5 years
Well, the five-day period that begins with Adelaide’s deathaversary and ends with her birthday – aka hell week - is upon us… for the fifth time. I won’t pretend that it feels like yesterday, because it doesn’t. The life we lead now bears very little resemblance to life with Adelaide. That high-stakes, medical life feels like an old pair of my favorite jeans that no longer fit the way they used to. The love, comfort, and memories are still there, but they are from another era. As we have grown further and further from that life, each hell week has felt different a well.
Year one was about surviving. We’re talking base level shit. Eat something, drink something other than alcohol, get out bed at least once.
Year two I started our tradition of going to a sunflower farm. For no reason other than it was beautiful and ate up a chunk of the day. The day still sucked, but at least it was pretty.
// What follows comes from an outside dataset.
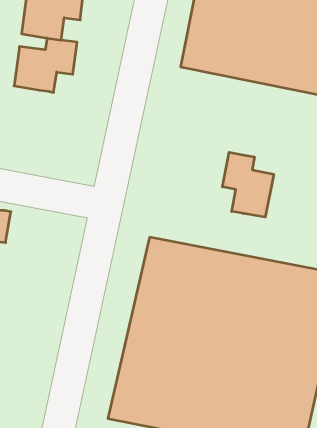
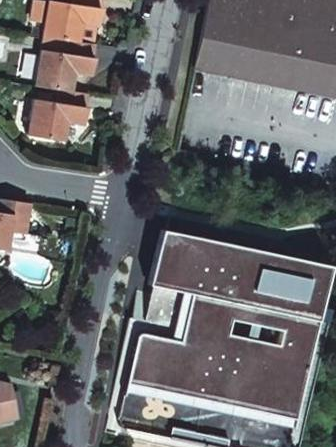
building: none -> [28,90,88,140]
building: [222,152,274,217] -> none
By year three, Anessa had joined our family. I was processing and healing, the day felt cleansing like the release you experience after a good cry.
Year four marked the point where Adelaide had been gone longer than she was with us, a complete and total mind f***.
And now, year five.
For the first time, I have allowed for other plans on these days. On Saturday, her deathaversary, Jackson will have a baseball game before we visit the sunflowers. And next Thursday, on her birthday, I will attend a CURE Epilepsy board meeting (virtually).
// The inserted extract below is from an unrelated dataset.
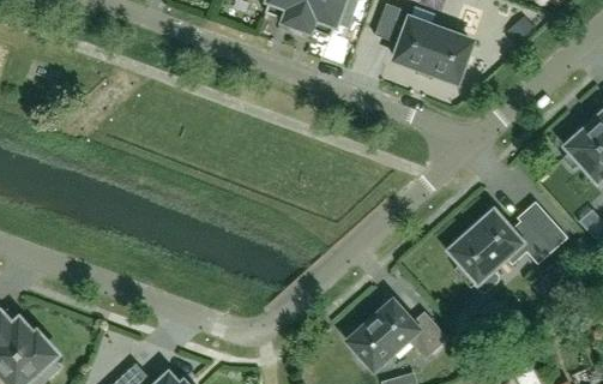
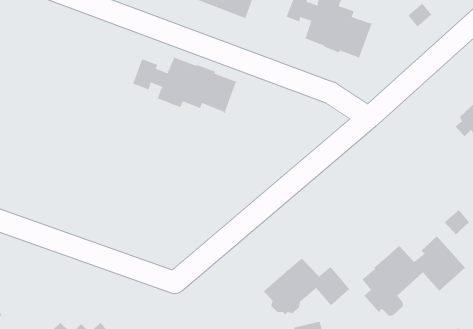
building: none -> [132,56,238,114]
building: [451,200,567,290] -> [361,235,466,316]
Life is poking through on these days. Like buds sprouting through garden soil. My gut reaction was to pluck them away like weeds, to hold the days barren and sacred. But instead, I paused and have chosen to let life grow. Limited life though, and only life that brings me joy. There are few things I love more than cheering Jackson on at his games. And I can think of few ways to better honor Adelaide on her birthday than spending an afternoon helping guide an epilepsy research organization.
Until earlier this week, my anticipatory anxiety had been less intense this year. I thought it was because I knew what to expect, was distracted by the increased demands on my schedule, or maybe it was just the passage of time. I started to worry that the days would feel almost normal this year. I was starting to grieve my grief.
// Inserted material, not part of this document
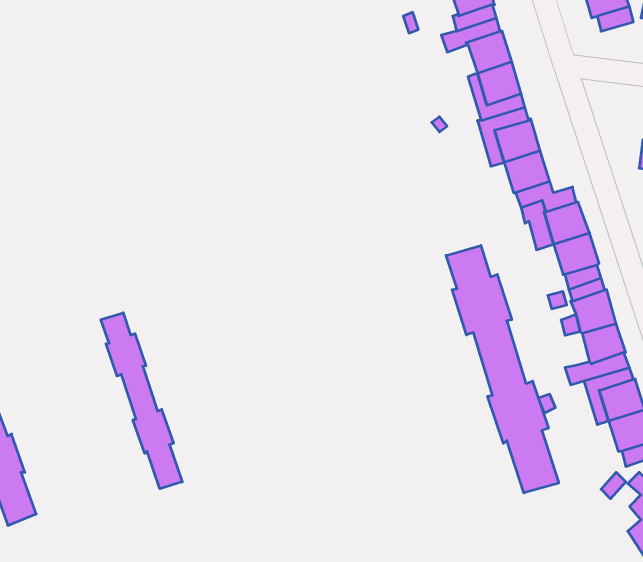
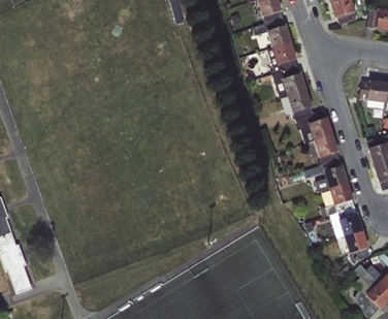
building: [446,245,559,493] -> none
building: [101,313,182,489] -> none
But then on Wednesday, an anxious melancholy rolled over me like ominous clouds preceding a storm. In between my breathing and grounding techniques I felt a sense of relief. The pain was still there. Time had not stolen it from me yet.
These anniversaries are evolving which, I think, is the best way to keep them intact. The most important constant is that we are together as a family holding Adelaide’s memory a little closer than usual. My fear that these anniversaries will at some point feel like regular days, makes maintaining the traditions that much more important to me. They are my failsafe.
In a bizarre twist, this year I’ve found myself looking forward to her anniversaries. As awful as they can be, they make up some of the few days a year that I give myself permission to succumb to my grief. I’m not great at granting myself grace, but I’ve established these days as exceptions, along with an additional emotional hangover day which usually hits me the following week.
Whether the plans are too much or just right, whether I feel the need to be vertical or horizontal, whether the loss moves through me or bowls me over, I allow the days to be what I need them to be.
It strikes me as I’m writing this that I *could* choose to live everyday this way. That I might feel more emotionally and physically connected if I gave myself the option to tap out when I needed to AND (most importantly) not feel guilty doing so. I suppose this would fall under the category of mindfulness. Maybe if I designate a specific mindfulness day of the week to start with? But if you schedule mindfulness or add it to a to-do list does that negate the effects? That sounds like a future Kelly question. Right now, I’m going to hold Adelaide close in the only way left to me and accept every feeling that accompanies her.
Picture ID: Kelly, Miguel, and Jackson, hugging on the edge of an expansive sunflower field with trees in the distance. Jackson’s back is to the camera and his head is covered by Kelly’s arm. Miguel is resting his head on Kelly’s shoulder. Jackson is wearing an orange t-shirt and jeans, Kelly is wearing a white shirt and jeans, Miguel is wearing a maroon sweater and brown jeans.